## Material to process
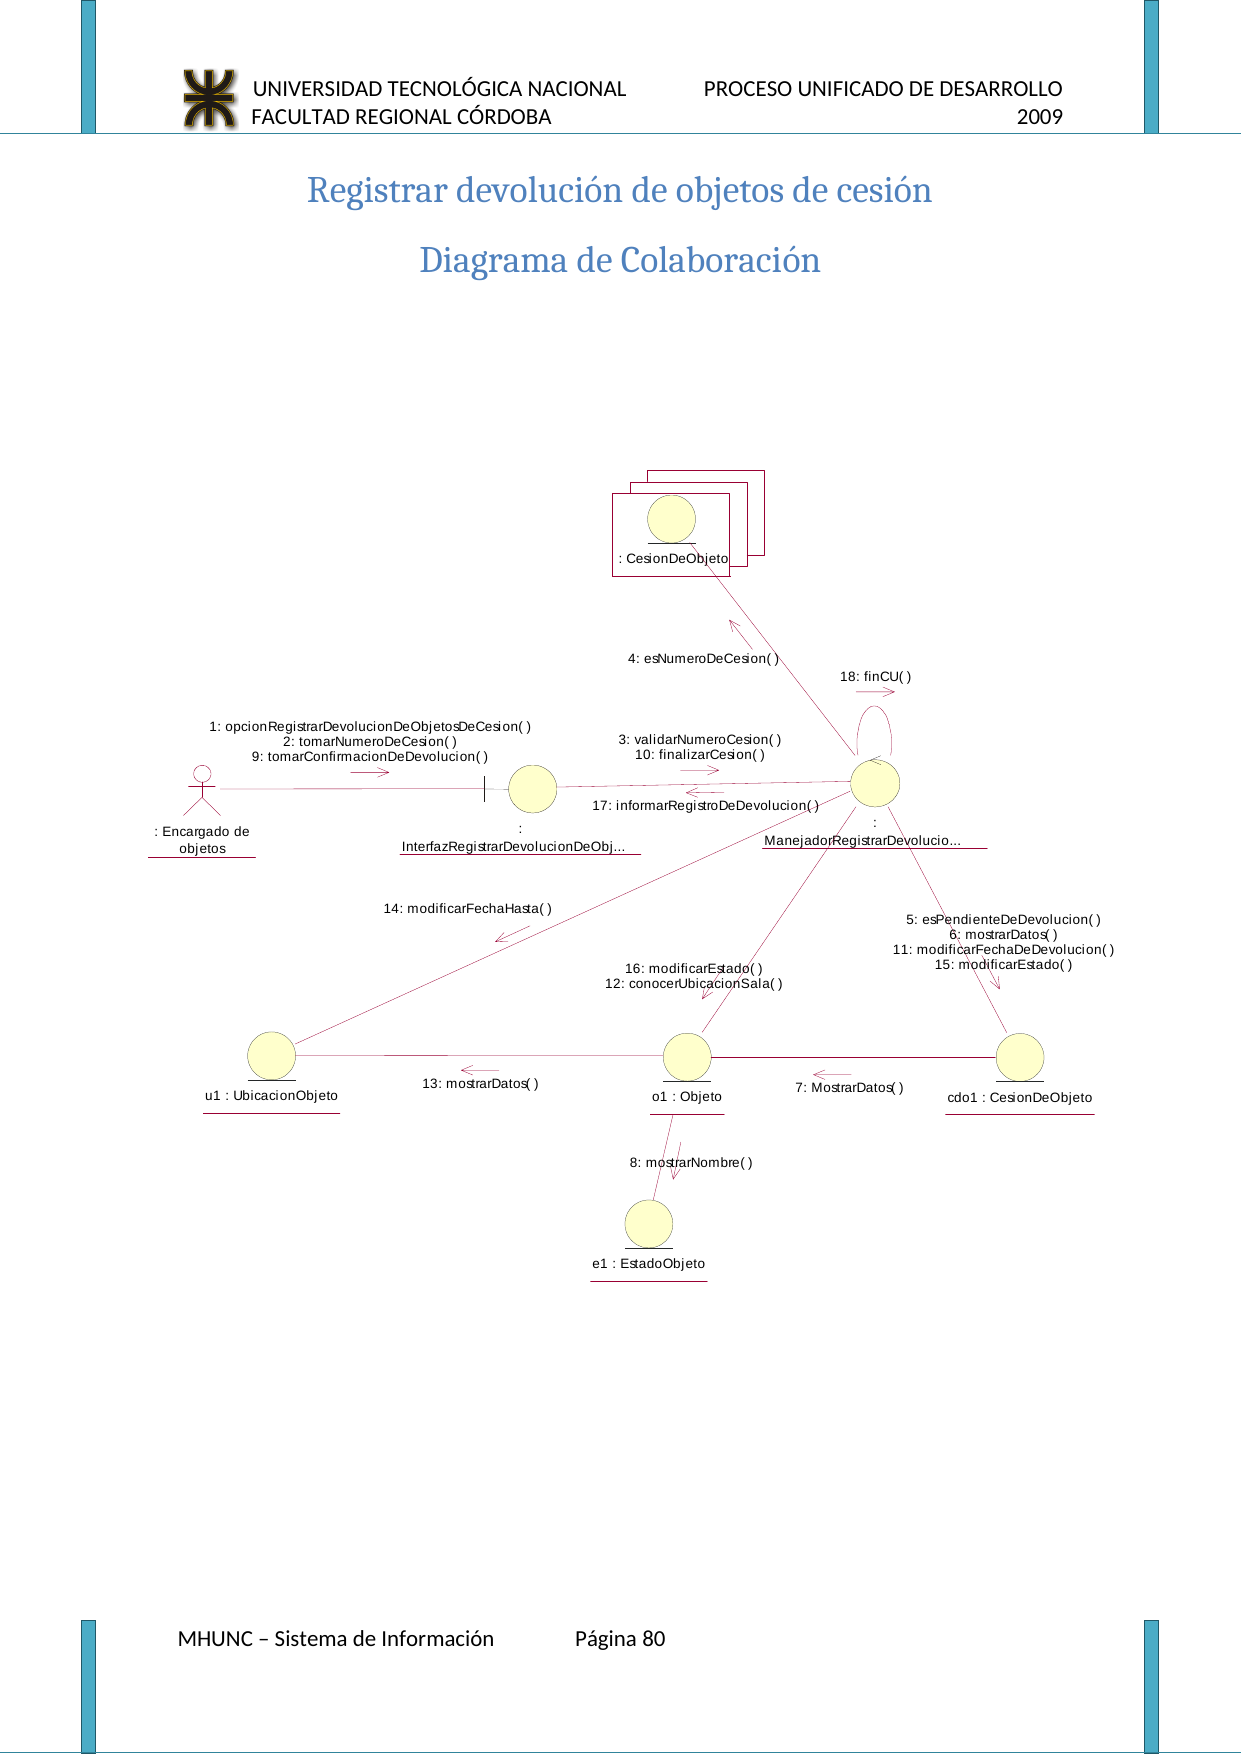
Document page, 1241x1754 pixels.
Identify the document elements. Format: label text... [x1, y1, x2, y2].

subtitle Diagrama de Colaboración [177, 239, 1063, 282]
picture [182, 68, 239, 132]
subtitle Registrar devolución de objetos de cesión [177, 168, 1063, 212]
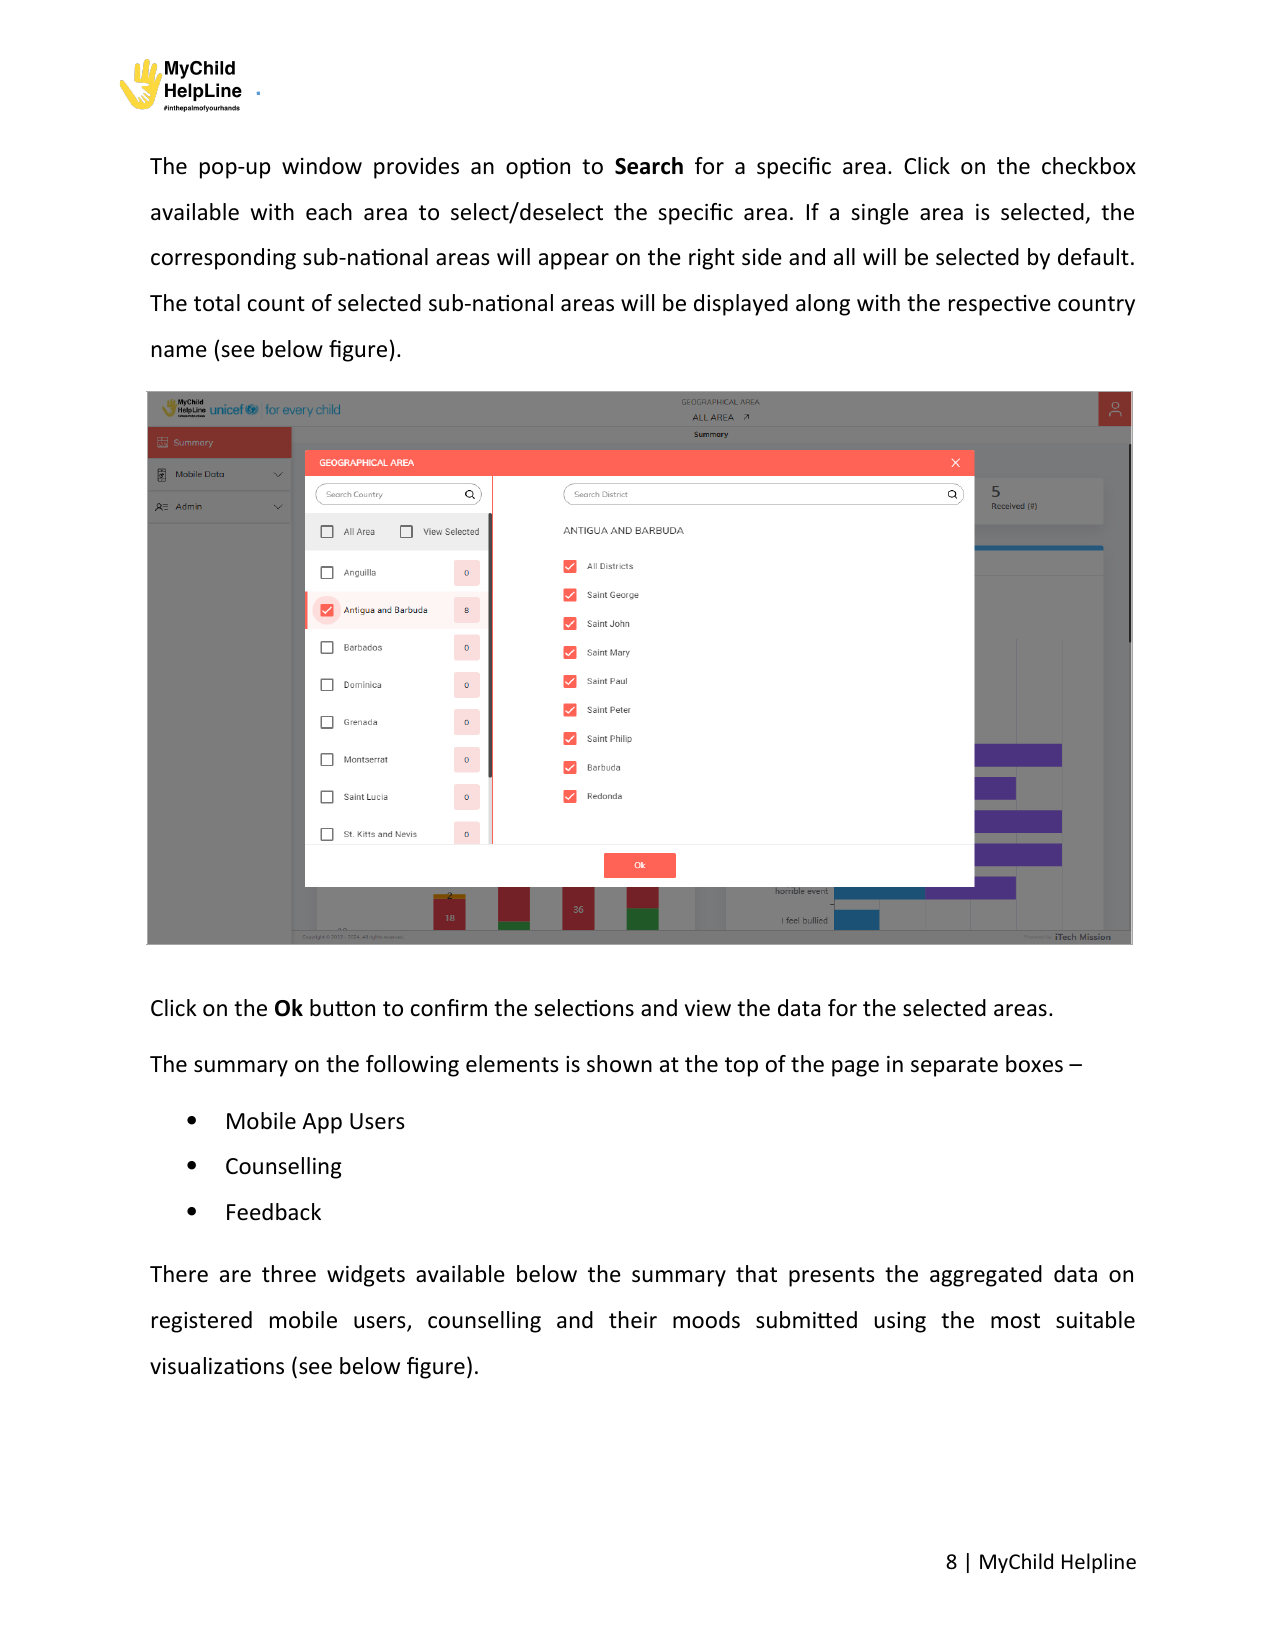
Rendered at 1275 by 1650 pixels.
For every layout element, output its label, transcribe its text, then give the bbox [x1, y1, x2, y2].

text There are three widgets available below the summary that presents the aggregated data on registered mobile users, counselling and their moods submitted using the most suitable visualizations (see below figure). [150, 1259, 1137, 1381]
list Counselling [187, 1151, 1137, 1181]
text Click on the Ok button to confirm the selections and view the data for the selected areas. [150, 395, 1137, 1023]
picture [148, 392, 1132, 944]
picture [119, 59, 242, 120]
text The summary on the following elements is shown at the top of the page in separate boxes – [150, 1048, 1137, 1079]
list Mobile App Users [187, 1105, 1137, 1135]
text The pop-up window provides an option to Search for a specific area. Click on the checkbox available with each area to select/deselect the specific area. If a single area is selected, the corresponding sub-national areas will appear on the right side and all will be selected by default. The total count of selected sub-national areas will be displayed along with the respective country name (see below figure). [150, 150, 1137, 363]
list Feedback [187, 1196, 1137, 1227]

## Task directions
From the first line above through the line containing "Rendered at 1275 by 1650 pixels.", copy everything exactly, without the pictures.

## Your response
Document page, 1241x1754 pixels.
Identify the document elements. Format: label text... [x1, y1, x2, y2].

subtitle Diagrama de Colaboración [177, 239, 1063, 282]
picture [182, 68, 239, 132]
subtitle Registrar devolución de objetos de cesión [177, 168, 1063, 212]
Rendered at 1275 by 1650 pixels.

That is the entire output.